** begin Data for the task **

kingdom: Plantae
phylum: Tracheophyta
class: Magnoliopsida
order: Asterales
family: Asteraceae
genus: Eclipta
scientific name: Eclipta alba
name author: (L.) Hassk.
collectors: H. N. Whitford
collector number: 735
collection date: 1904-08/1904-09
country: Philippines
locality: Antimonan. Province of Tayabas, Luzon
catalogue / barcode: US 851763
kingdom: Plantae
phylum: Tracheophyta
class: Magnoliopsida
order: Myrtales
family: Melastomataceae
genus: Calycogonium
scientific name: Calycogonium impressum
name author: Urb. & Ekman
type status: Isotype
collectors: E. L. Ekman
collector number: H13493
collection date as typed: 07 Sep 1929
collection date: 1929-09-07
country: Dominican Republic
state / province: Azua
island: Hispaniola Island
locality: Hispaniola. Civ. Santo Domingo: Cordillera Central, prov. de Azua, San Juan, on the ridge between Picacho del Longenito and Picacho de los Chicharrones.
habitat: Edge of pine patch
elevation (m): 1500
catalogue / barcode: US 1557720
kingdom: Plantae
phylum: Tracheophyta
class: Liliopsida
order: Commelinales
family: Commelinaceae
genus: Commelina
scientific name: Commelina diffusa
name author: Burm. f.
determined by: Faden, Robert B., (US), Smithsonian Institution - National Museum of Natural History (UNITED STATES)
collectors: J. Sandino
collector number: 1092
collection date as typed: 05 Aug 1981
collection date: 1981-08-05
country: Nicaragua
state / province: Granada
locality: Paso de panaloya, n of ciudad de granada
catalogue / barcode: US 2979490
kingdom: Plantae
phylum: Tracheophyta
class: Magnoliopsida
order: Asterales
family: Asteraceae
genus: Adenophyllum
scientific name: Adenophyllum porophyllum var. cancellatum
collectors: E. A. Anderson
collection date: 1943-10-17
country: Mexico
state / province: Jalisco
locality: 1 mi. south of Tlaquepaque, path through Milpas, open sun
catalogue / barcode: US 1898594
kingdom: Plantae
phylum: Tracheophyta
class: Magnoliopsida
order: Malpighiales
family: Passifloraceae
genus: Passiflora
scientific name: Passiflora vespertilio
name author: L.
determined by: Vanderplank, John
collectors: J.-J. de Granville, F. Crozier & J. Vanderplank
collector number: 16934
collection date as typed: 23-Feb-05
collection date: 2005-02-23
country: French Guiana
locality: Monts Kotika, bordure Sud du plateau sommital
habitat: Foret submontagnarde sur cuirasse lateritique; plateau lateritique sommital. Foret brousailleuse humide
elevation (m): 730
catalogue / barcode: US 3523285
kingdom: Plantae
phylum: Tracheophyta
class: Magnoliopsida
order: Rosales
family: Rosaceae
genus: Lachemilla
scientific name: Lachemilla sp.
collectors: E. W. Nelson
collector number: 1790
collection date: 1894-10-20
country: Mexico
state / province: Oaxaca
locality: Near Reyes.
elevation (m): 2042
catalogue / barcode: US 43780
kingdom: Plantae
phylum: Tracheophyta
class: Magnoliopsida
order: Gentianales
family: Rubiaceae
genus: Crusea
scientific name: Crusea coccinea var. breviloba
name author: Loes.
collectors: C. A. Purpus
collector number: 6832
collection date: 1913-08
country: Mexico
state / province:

** end Data for the task **

What you need to do:
Starting with the first line of the items and continuing through the line with "collection date as typed: 07 Sep 1929", write those lines out again, switching "name author" to "authority" and changing nothing else.

Worked answer:
kingdom: Plantae
phylum: Tracheophyta
class: Magnoliopsida
order: Asterales
family: Asteraceae
genus: Eclipta
scientific name: Eclipta alba
authority: (L.) Hassk.
collectors: H. N. Whitford
collector number: 735
collection date: 1904-08/1904-09
country: Philippines
locality: Antimonan. Province of Tayabas, Luzon
catalogue / barcode: US 851763
kingdom: Plantae
phylum: Tracheophyta
class: Magnoliopsida
order: Myrtales
family: Melastomataceae
genus: Calycogonium
scientific name: Calycogonium impressum
authority: Urb. & Ekman
type status: Isotype
collectors: E. L. Ekman
collector number: H13493
collection date as typed: 07 Sep 1929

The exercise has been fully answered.